+++ Available records
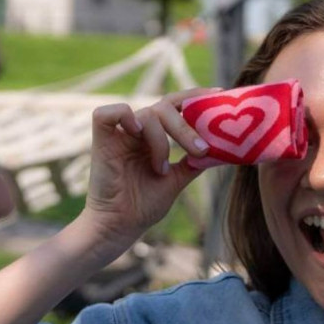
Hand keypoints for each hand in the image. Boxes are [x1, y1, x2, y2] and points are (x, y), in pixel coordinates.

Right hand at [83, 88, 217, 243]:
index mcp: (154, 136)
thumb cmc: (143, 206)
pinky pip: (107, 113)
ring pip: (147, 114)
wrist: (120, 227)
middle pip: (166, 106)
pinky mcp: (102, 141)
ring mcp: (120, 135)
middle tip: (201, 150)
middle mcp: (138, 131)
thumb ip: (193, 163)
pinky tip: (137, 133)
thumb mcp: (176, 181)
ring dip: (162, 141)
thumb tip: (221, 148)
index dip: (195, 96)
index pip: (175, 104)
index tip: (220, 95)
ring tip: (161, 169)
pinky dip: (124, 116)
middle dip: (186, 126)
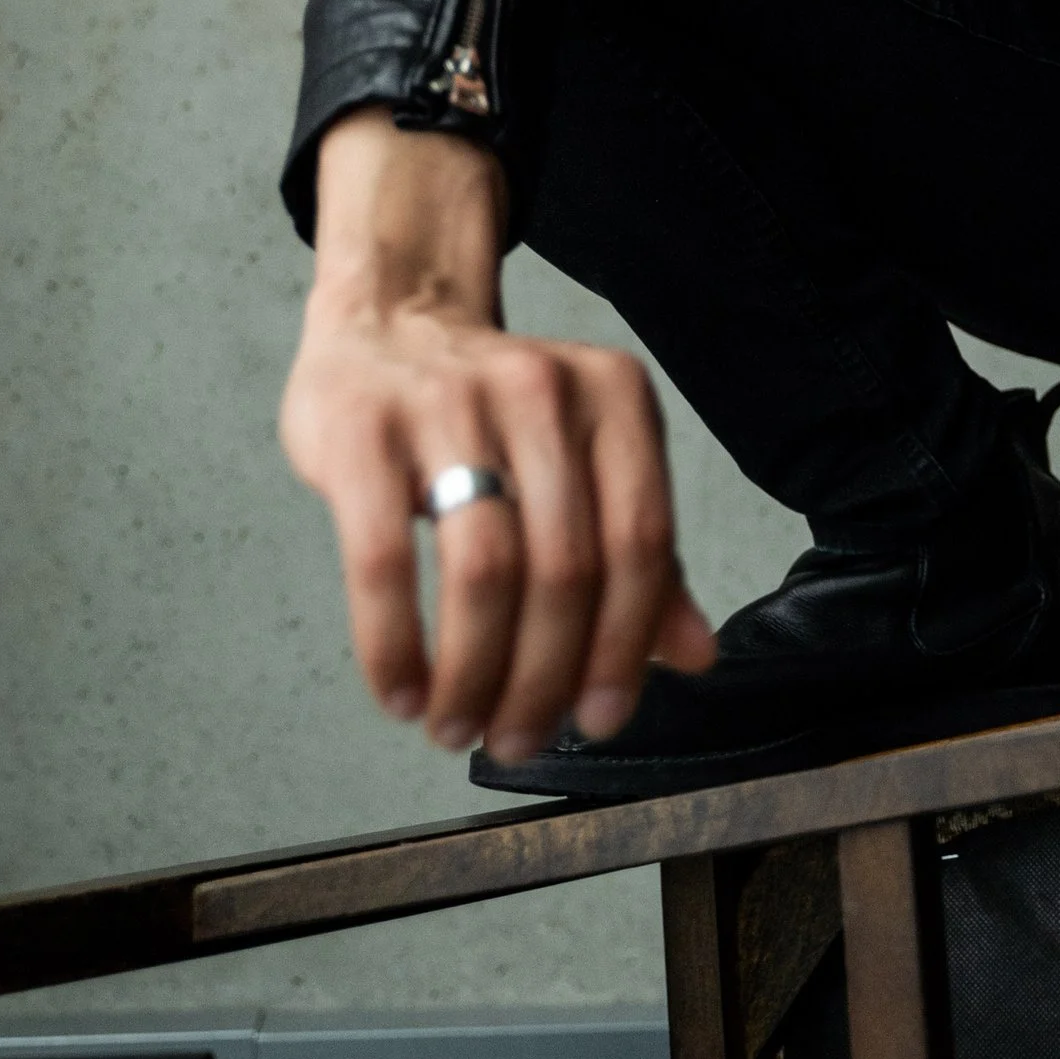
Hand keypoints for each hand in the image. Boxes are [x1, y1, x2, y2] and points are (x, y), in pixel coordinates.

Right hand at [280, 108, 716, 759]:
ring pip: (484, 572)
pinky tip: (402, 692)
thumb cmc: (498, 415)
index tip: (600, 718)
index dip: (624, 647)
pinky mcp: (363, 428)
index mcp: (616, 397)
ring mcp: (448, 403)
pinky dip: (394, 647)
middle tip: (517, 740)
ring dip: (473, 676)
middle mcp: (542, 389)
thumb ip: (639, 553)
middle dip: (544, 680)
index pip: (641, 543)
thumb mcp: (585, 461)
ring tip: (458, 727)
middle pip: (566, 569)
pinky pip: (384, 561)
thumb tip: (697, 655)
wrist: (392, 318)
++++++
+++ Available records
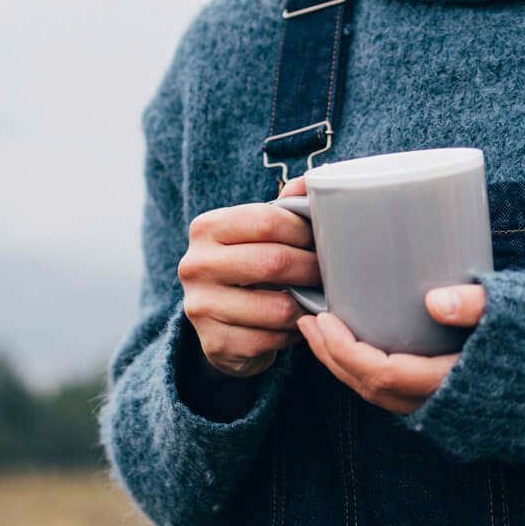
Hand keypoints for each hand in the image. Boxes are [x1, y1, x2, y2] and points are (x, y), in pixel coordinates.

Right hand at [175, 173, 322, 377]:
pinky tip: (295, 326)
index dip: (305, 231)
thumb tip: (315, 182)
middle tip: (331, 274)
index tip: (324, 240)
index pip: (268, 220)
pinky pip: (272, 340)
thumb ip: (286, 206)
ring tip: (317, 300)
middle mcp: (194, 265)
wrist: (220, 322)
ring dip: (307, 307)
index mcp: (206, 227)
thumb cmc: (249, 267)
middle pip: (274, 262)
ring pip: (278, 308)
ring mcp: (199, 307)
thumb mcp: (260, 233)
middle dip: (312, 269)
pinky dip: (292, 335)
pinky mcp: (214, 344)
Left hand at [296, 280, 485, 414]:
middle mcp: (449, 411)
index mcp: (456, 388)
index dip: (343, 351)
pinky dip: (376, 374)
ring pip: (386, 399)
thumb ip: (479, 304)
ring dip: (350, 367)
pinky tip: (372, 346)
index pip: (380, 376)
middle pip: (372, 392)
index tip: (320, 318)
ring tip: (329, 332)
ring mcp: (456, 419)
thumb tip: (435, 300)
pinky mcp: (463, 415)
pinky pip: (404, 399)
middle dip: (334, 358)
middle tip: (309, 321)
++++++
Transcribe the records above from the line holding "pinky pip: (272, 340)" down to the line holding "pinky dip: (292, 335)", inclusive, without adding anything.

pinky pip: (272, 340)
thumb ip: (286, 206)
ring tip: (317, 300)
middle mcp: (194, 265)
wrist: (220, 322)
ring dip: (307, 307)
index mcp: (206, 227)
thumb cmc: (249, 267)
middle pip: (274, 262)
ring pip: (278, 308)
ring mcp: (199, 307)
thumb mcp: (260, 233)
middle dip: (312, 269)
pinky dip: (292, 335)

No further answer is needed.